Today’s society grapples with AI-enabled mass surveillance and authoritarian tech abuse, just as the 1973 article cautioned. Stockton gave a concrete scenario of “speech recognition computers” monitoring phone calls for forbidden words. One of the scientists he cited, Joseph Weizenbaum of MIT, was so alarmed by such possibilities that he refused to continue speech recognition research, urging others to halt as well. Another AI pioneer, Edward Fredkin, argued that a moratorium wasn’t realistic: “There is no way to prevent the development of more intelligent machines other than a total disavowal of technology,” he said. “So, if we can’t abandon it, we’d best pursue it intelligently with the interests of mankind at heart.” This debate captures a nuanced view in the article – an understanding that AI’s advance carries risks, but outright avoidance was not the solution.

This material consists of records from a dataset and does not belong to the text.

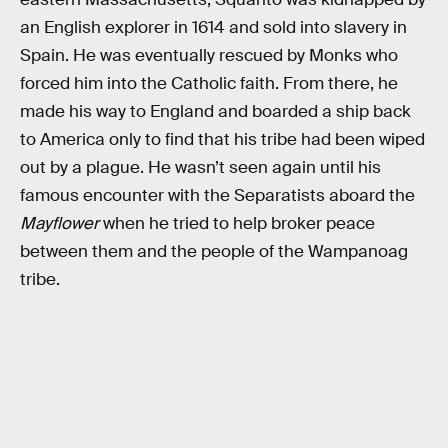
an English explorer in 1614 and sold into slavery in
Spain. He was eventually rescued by Monks who
forced him into the Catholic faith. From there, he
made his way to England and boarded a ship back
to America only to find that his tribe had been wiped
out by a plague. He wasn’t seen again until his
famous encounter with the Separatists aboard the
Mayflower
when he tried to help broker peace
between them and the people of the Wampanoag
tribe.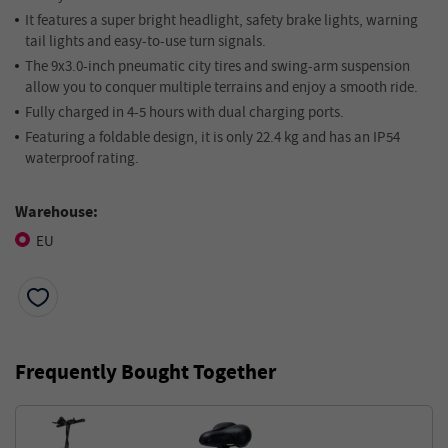
It features a super bright headlight, safety brake lights, warning
tail lights and easy-to-use turn signals.
The 9x3.0-inch pneumatic city tires and swing-arm suspension
allow you to conquer multiple terrains and enjoy a smooth ride.
Fully charged in 4-5 hours with dual charging ports.
Featuring a foldable design, it is only 22.4 kg and has an IP54
waterproof rating.
Warehouse:
EU
Frequently Bought Together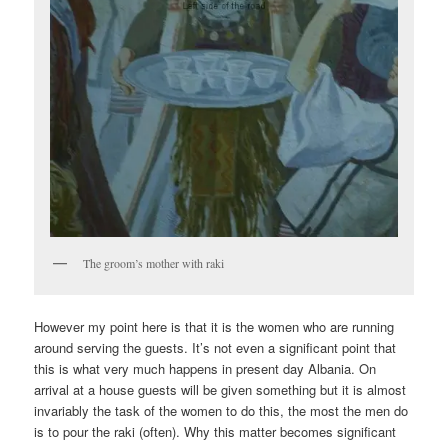
The groom’s mother with raki
However my point here is that it is the women who are running
around serving the guests. It’s not even a significant point that
this is what very much happens in present day Albania. On
arrival at a house guests will be given something but it is almost
invariably the task of the women to do this, the most the men do
is to pour the raki (often). Why this matter becomes significant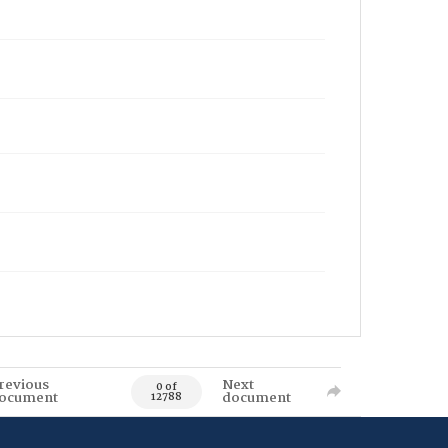
revious
Next
0 of
ocument
document
12788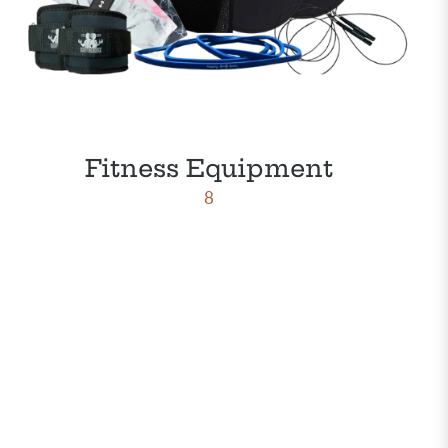
Fitness Equipment
8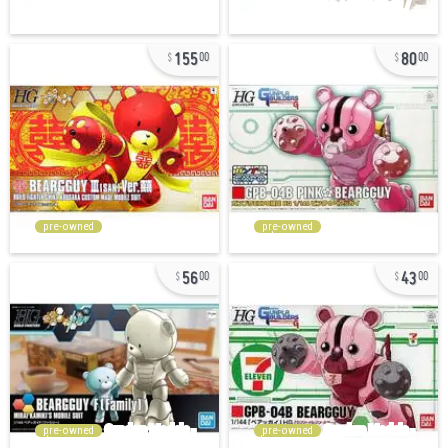
155
80
00
00
pre-owned
pre-owned
56
43
00
00
pre-owned
pre-owned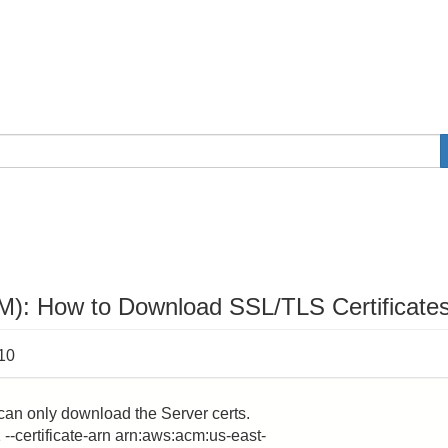
M): How to Download SSL/TLS Certificate
:10
can only download the Server certs.
 --certificate-arn arn:aws:acm:us-east-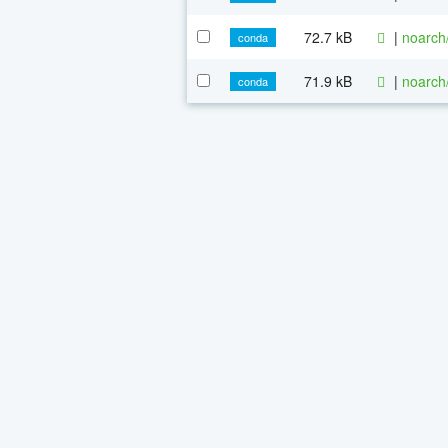
72.7 kB
|
noarch
conda
71.9 kB
|
noarch
conda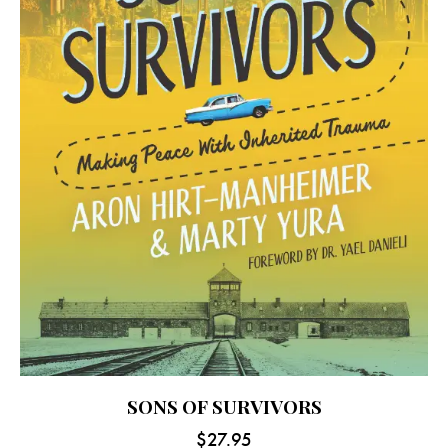
SONS OF SURVIVORS
$
27.95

A contemporary AI researcher reading this article today sees both how far we’ve come and how certain themes remain constant. The article’s belief that AI would keep improving and profoundly benefit society resonates with the achievements of machine learning we witness now. The call to pursue AI “with the interests of mankind at heart” rings true as we grapple with AI ethics and regulation today. In 1973, people were just beginning to comprehend what thinking machines might mean for humanity. Stockton’s piece captured that mix of wonder and worry. From a modern perspective, we can appreciate how it overestimated the short-term and underestimated the complexities, yet it correctly identified enduring questions. The hopes, concerns, and calls for caution voiced in the article echo in today’s discourse, proving that even as the technology evolves beyond anything imagined in 1973, our collective aim remains to harness “thinking machines” for the common good and not let them become our undoing.